18 January 2008

Go Apple!

Well, another MacWorld keynote has come and gone, and as usual the press (and the diehard Mac community, by far Apple's toughest critics) are bitching and moaning that the shiny new toy they wanted didn't materialise. Instead, they got the MacBook Air, which in my view is an amazing product so chock-full of yet-to-be-mainstream technologies and philosophies I'm half-convinced Steve has secretly invented a limited form of time travel and stole the Air from the Apple of the year 2015. But try telling that to the scruffy-nerd community. They were hoping for a combination of Mac Pro (in a MacBook form factor) merged with an XBox. Didn't happen. They're bitter.

There were some other announcements and neat stuff too, but if you listened carefully, the whole keynote had a tone of big-picture hints and announcements, as well as a central theme: Apple is going to invent the future.

This is a big relief to me. Apple may be a large multinational corporation (with some of the sins and baggage that being one brings with it), but they are by far the most genuinely benevolent money-grubbing capitalist tool in the world by a long margin. They actually like making things that make people happy! And that's probably the first time you've heard that sentence uttered about a company since Santa Claus incorporated his toy-making North Pole facility!

So for Steve to stand up there and, with a suave aplomb that would make Robert Goulet envious, casually leapfrog over the whole "Blu-Ray v. HD-DVD" war (which had dominated tech headlines only the week before!) and announce that the future of movie rentals is online and here's exactly how it will work and Netflix-slash-Blockbuster can't do diddly squat about it makes me tingle with admiration. Discs? That's so yesterday.

Whenever he does something like that, I always think that if Apple ruled the world, I'd be living in a Jetsons-like poptopia by now.
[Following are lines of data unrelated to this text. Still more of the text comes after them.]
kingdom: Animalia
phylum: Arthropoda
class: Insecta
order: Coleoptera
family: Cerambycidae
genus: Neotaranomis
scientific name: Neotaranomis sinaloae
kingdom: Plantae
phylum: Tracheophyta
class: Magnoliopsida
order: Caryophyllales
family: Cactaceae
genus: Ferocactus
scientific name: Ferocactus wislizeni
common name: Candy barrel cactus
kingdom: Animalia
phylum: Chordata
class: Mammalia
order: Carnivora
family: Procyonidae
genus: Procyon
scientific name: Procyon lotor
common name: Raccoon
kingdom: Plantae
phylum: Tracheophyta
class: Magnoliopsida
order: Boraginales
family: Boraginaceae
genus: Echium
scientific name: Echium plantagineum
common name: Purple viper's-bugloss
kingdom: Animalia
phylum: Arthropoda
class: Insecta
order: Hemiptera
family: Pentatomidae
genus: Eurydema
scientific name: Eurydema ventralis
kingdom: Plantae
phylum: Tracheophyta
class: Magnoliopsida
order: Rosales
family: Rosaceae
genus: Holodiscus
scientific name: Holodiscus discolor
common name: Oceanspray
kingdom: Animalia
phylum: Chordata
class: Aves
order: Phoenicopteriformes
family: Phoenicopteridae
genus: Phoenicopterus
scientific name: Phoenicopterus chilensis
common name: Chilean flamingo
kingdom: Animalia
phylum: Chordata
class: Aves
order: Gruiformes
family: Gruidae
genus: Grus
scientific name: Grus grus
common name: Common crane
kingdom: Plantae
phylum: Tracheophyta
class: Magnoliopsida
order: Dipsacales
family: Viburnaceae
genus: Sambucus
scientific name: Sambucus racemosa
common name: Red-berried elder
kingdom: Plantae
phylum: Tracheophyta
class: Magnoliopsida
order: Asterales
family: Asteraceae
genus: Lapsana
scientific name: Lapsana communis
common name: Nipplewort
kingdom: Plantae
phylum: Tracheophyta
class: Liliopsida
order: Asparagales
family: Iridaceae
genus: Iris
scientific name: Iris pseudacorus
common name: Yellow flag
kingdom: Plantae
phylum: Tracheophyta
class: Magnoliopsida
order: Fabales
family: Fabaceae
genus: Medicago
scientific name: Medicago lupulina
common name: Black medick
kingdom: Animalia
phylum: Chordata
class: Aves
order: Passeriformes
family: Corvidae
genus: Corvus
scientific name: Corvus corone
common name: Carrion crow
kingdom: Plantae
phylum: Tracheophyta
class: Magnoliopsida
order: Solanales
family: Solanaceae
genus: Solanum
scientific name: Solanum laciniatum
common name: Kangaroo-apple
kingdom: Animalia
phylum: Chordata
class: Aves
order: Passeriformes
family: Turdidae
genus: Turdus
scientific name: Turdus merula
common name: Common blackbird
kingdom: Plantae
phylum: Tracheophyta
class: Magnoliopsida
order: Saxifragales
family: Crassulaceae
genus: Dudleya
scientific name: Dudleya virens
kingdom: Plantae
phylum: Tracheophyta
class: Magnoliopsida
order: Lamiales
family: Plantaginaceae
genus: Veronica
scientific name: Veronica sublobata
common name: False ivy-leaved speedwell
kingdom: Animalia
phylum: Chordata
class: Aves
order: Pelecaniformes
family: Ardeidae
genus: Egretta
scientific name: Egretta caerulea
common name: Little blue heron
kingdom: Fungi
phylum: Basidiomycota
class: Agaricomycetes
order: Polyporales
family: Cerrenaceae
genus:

Lest you think I'm just a raving victim of Steve's legendary Reality Distortion Field, I point to Exhibit A of my belief that Apple owns the future: this chart from Changewave Research I spotted in the Baltimore Sun:

The big story has been missed by a lot of business and tech writers (who really should have been paying more attention), but over the last two years, Apple has doubled their market share. Doubled. And let's not even look at the stock's performance over the last two years, I don't feel like kicking myself just at the moment thanks.

You may not think going from 3.5 percent to seven percent (and rising) may seem all that impressive, but each one of those percentage points is about a billion dollars a year in extra revenue. It's actually hard to manage growth that explosive, and there's no sign that 2008 will slow Apple down in the slightest -- quite the contrary. The big debate in Cupertino these days isn't about how to keep this revolution going, it's picking what day should they announce the iPhone rev. 2.

Microsoft, by comparison, has soured even the mediocre mainstream with how crappy Vista turned out to be. I know lots of PC users, and without exception every one of them that could avoid running Vista did. Today I read that MS has decided to accelerate the release of "Windows 7" (which, knowing their marketing department, they will probably end up calling "Windows Nirvana") and get it out sometime in 2009 (yeah, like that's gonna happen). Why the rush? Is it because of heat from the Apple competition? Hardly -- it's because MS's relentless crap parade has finally pushed their long-suffering userbase -- their customers are jumping ship in droves, and the ones who haven't are making threatening noises. If they don't produce something genuinely better pretty soon, they are looking a full-fledged revolt.

And since I'm happy to push those lemmings over the cliff of computer enlightenment, let me just mention that the coup de grace, which again isnt' coming from Apple -- but actually from Microsoft itself (kind of): SilentBanker.

Heard about this yet? Don't worry, you will. It's yet another Windows virus (actually, a trojan) but instead of merely erasing your files or popping up porn, this one raids your bank account. Even better, you'll never know what happened until it's too late. Sure, chances are your bank will cover this theft -- at first -- but it's a nightmare that could, if widespread enough, cripple the financial industry. As Emeril might say, the virus writers have "kicked it up a notch."

Still feeling good about that PC purchase? Did I mention that Macs are (as always) immune to this crapola?

Okay, I understand. You can't switch right now. It's cool. Here's a workaround: take your money out of your bank, and put it in Apple stock.

This will not only protect your cash from SilentBanker, but in a few months you'll be able to afford that new Mac thanks to the dividends.